A further disadvantage is the small evaporating surface within the pressure vessel. Sure, a lot of water can be carried over in the steam, especially when suddenly increasing the steam demand or when operating the steam whistle. I have provided for a relatively high steam dome, and the main steam lines are routed inside the vessel to the highest point in the dome. Experience will show whether these measures are sufficient to effectively prevent priming.
This boiler features of course some advantages: it is a real light weight, being quick in reaching the operating pressure. Furthermore, no dangerous material strain results during quick heating up, as is the case with the FT boilers. It can also be installed on board in the desired direction, so that the fire door can easily be reached from the side. And it has a small footprint...
A different story is the selection of material. If I were to build another boiler, I would select a good boiler steel grade instead of stainless steel.
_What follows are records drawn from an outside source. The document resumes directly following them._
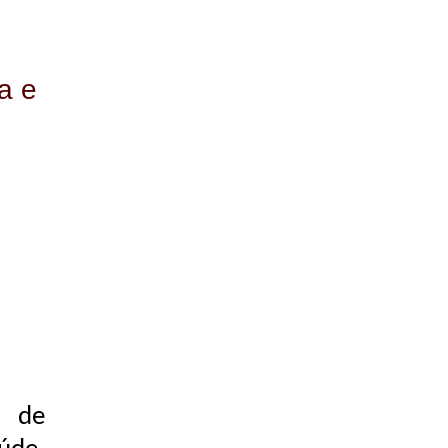
a e
s de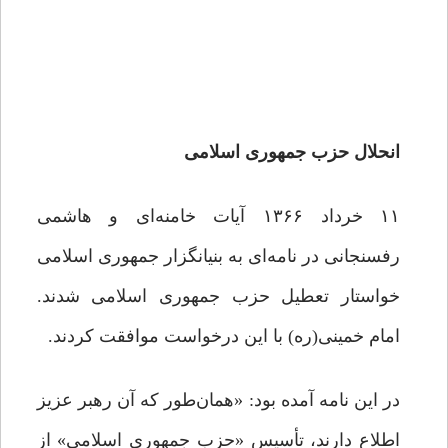
انحلال حزب جمهوری اسلامی
۱۱ خرداد ۱۳۶۶ آیات خامنه‌ای و هاشمی
رفسنجانی در نامه‌ای به بنیانگزار جمهوری اسلامی
خواستار تعطیل حزب جمهوری اسلامی شدند.
امام خمینی(ره) با این درخواست موافقت کردند.
در این نامه آمده بود: «همان‌‌طور که آن رهبر عزیز
اطلاع دارند، تأسیس «حزب جمهوری اسلامی» از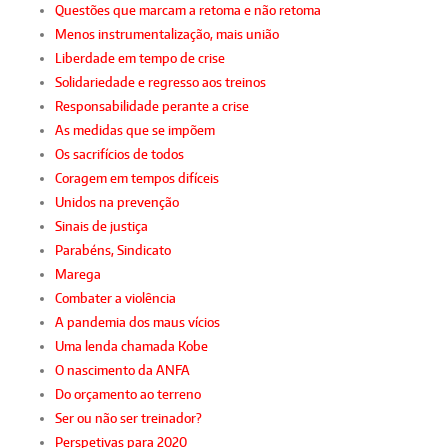
Questões que marcam a retoma e não retoma
Menos instrumentalização, mais união
Liberdade em tempo de crise
Solidariedade e regresso aos treinos
Responsabilidade perante a crise
As medidas que se impõem
Os sacrifícios de todos
Coragem em tempos difíceis
Unidos na prevenção
Sinais de justiça
Parabéns, Sindicato
Marega
Combater a violência
A pandemia dos maus vícios
Uma lenda chamada Kobe
O nascimento da ANFA
Do orçamento ao terreno
Ser ou não ser treinador?
Perspetivas para 2020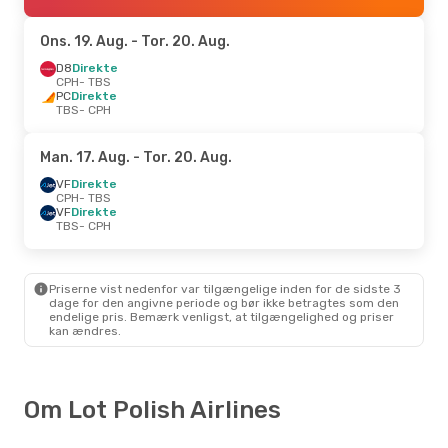
Ons. 19. Aug.
- Tor. 20. Aug.
D8
Direkte
CPH
- TBS
PC
Direkte
TBS
- CPH
Man. 17. Aug.
- Tor. 20. Aug.
VF
Direkte
CPH
- TBS
VF
Direkte
TBS
- CPH
Priserne vist nedenfor var tilgængelige inden for de sidste 3
dage for den angivne periode og bør ikke betragtes som den
endelige pris. Bemærk venligst, at tilgængelighed og priser
kan ændres.
Om Lot Polish Airlines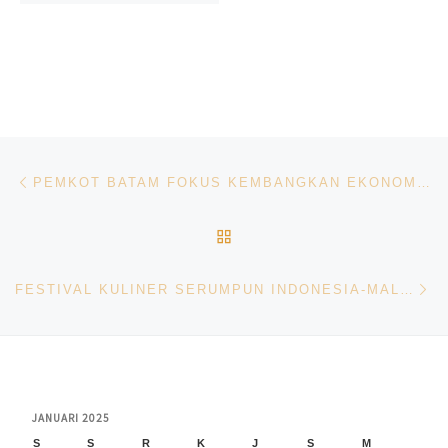
Navigasi pos
Previous post
PEMKOT BATAM FOKUS KEMBANGKAN EKONOMI KREATIF KULINER UNTUK DAYA TARIK WISATA
BACK TO POST LIST
Ne
FESTIVAL KULINER SERUMPUN INDONESIA-MALAYSIA MERIAHKAN IFTAR RAMADHAN DI JOHOR BAHRU
JANUARI 2025
S
S
R
K
J
S
M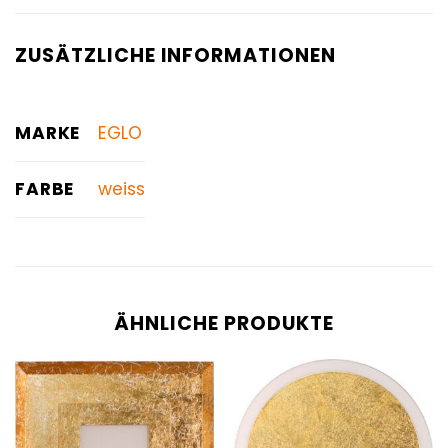
ZUSÄTZLICHE INFORMATIONEN
MARKE
EGLO
FARBE
weiss
ÄHNLICHE PRODUKTE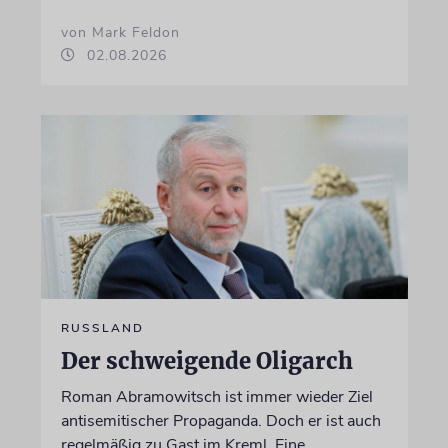
von Mark Feldon
02.08.2026
RUSSLAND
Der schweigende Oligarch
Roman Abramowitsch ist immer wieder Ziel
antisemitischer Propaganda. Doch er ist auch
regelmäßig zu Gast im Kreml. Eine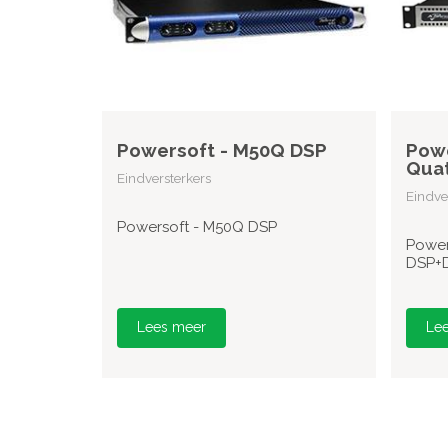
Powersoft - M50Q DSP
Powe
Quat
Eindversterkers
Eindve
Powersoft - M50Q DSP
Power
DSP+
Lees meer
Le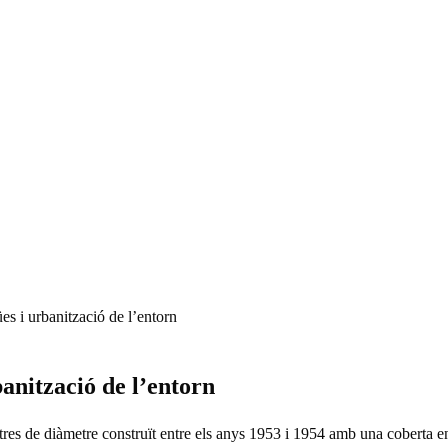
es i urbanització de l’entorn
banització de l’entorn
etres de diàmetre construït entre els anys 1953 i 1954 amb una coberta en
Apart from the horrendous price – especially if you purchase the stuff as a private man -, the strengh characteristics of this material deteriorate very quickly beyond a certain (admitedly high) temperature. This may be the reason why the use of stainless steel is not permissible for code boilers in the USA.
In order to increase the heating surface to a certain extent, I plan to install an economiser (approx. 3 sf) above the heating coils.